Corrado Celada (foto di Franco Sandri)

È scomparso ieri all’età di 95 anni il maestro Corrado Celada, figura di riferimento per la musica, il dialetto, la storia ferrarese e la cultura locale a tutto tondo.

Celada è stato un importante musicista, grande pedagogo – intere generazioni di ragazzi si son formate musicalmente con lui – etnomusicologo, ricercatore instancabile di antichi canti popolari e colti da metà Ottocento in avanti, poeta e scrittore in lingua dialettale ferrarese – cui era legatissimo – e italiana.

Chi gli era vicino lo ricorda come un uomo di raffinata e infinita cultura. Ma Celada, pur avendo compiuto da pochi mesi i 95 anni, non è mai stato e non si è mai sentito “vecchio”.

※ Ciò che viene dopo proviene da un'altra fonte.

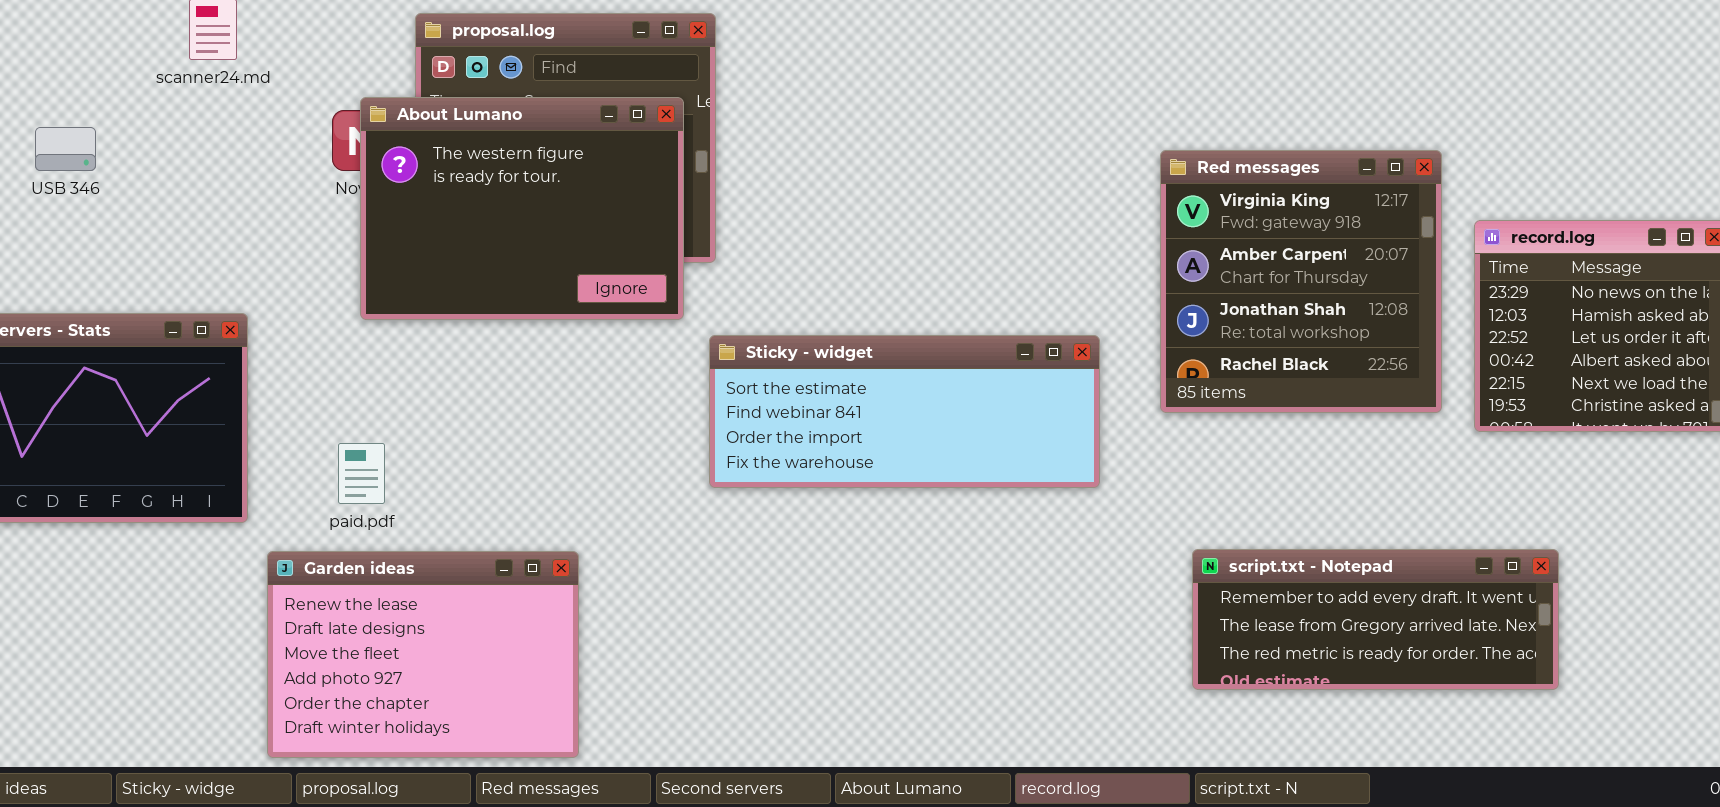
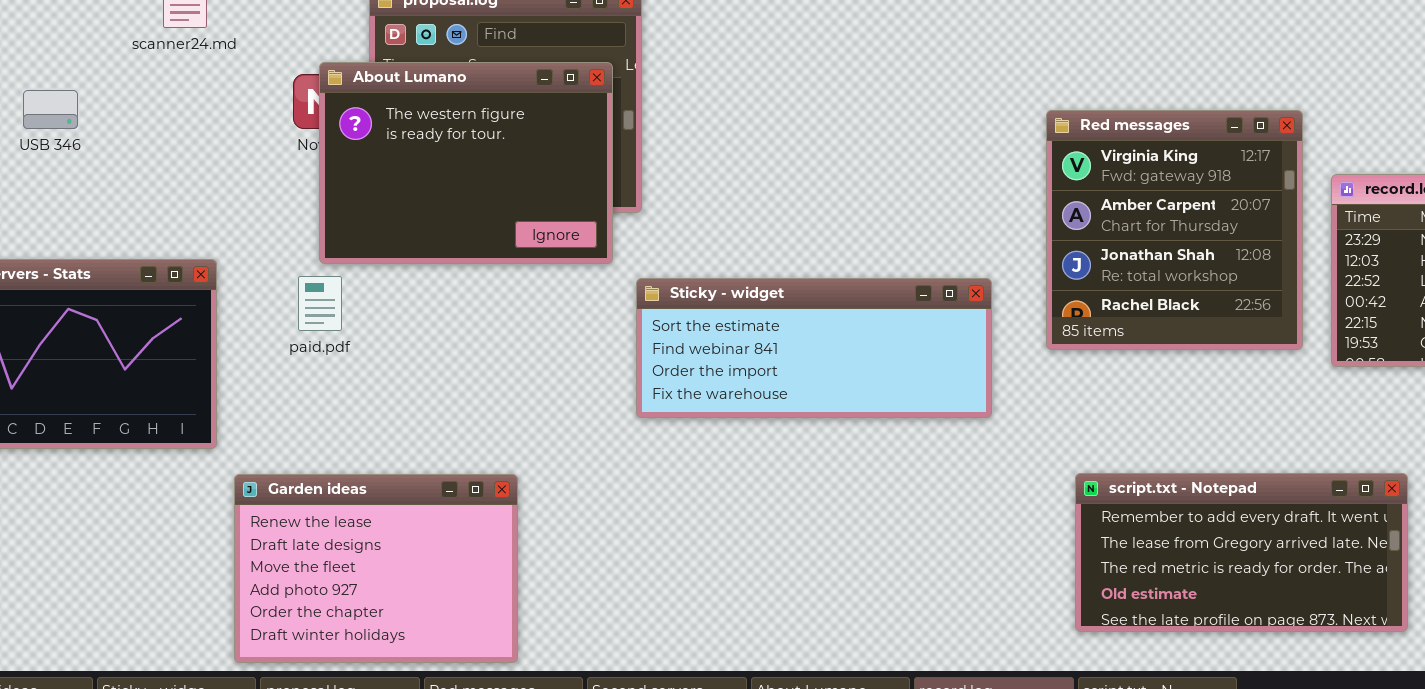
paid.pdf: [338,443,385,504] -> [298,276,342,331], moved
script.txt - Notepad: [1192,549,1559,690] -> [1075,473,1408,632], resized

Il maestro aveva un senso dell’umorismo innato e le mille vicende non tutte felici della sua vita ne son solo state umile corollario. Era anche dotato di elegante ironia, ma sempre affettuosa e, soprattutto, di autoironia: amava ‘citarsi addosso’, pur con una certa dose di esibizionismo, ‘giusta’ per gli ‘animali da palcoscenico’ come lui.

Per oltre 50 anni è stato uno dei mandolini solisti della “Gino Neri”, l’orchestra a plettro ultra centenaria ferrarese che, insieme con la prestigiosa corale “Vittore Veneziani”, aveva visto i suoi momenti più fulgidi ed internazionali ai tempi in cui il senatore Mario Roffi gestì le redini di entrambe le istituzioni.

Il suo strumento d’elezione era un preziosissimo ed antico mandolino Mozzani. In quei decenni la Gino Neri fu sui palcoscenici di tutto il mondo, dalla Russia al Canada, a tutte le capitali europee, mietendo notevoli successi e riconoscimenti.

E di questo Celada andava fierissimo: dopo aver visto il mondo da un lager nazista – vi era stato prigioniero, ma, come narrò nella sua autobiografia, La mia vita col mandolino, la musica l’aveva… salvato, letteralmente – e da giovane migrante di lusso – era stato in Argentina, con l’amatissima moglie scomparsa parecchi anni fa, una terra dilaniata ma anche ricca di fascino che lui mai dimenticò ed in cui aveva suonato in orchestre di grande successo e recitato in film internazionali – il ritornare a ‘casa’, a metà anni Cinquanta con un bagaglio di tal fatta, il ricominciare ‘tutto da capo’, non aveva potuto che rafforzare il suo carattere e la sua mai venuta meno voglia di vivere.

E già avanti negli anni volle dare alle stampe due libri, uno di poesie e canzoni in lingua dialettale ferrarese, Con il ssévul e il bugànzz, poi musicate e registrate in cd e la sua già citata autobiografia, La mia vita col mandolino.

Il ricordo del maestro si lega anche ad un’altra gloria teatrale estense, la compagnia dialettale Straferrara che quest’anno compirà il suo 85° compleanno: per i 75 anni, al Teatro Comunale di Ferrara fu portato in scena un vecchio cavallo di battaglia, riadattato per l’occasione dal compianto Beppe Faggioli, Don Zzésar. Le musiche di scena furono allora scritte dal maestro Celada che, per l’occasione, aveva ricercato pezzi inediti e mai suonati, un vero evento nell’evento.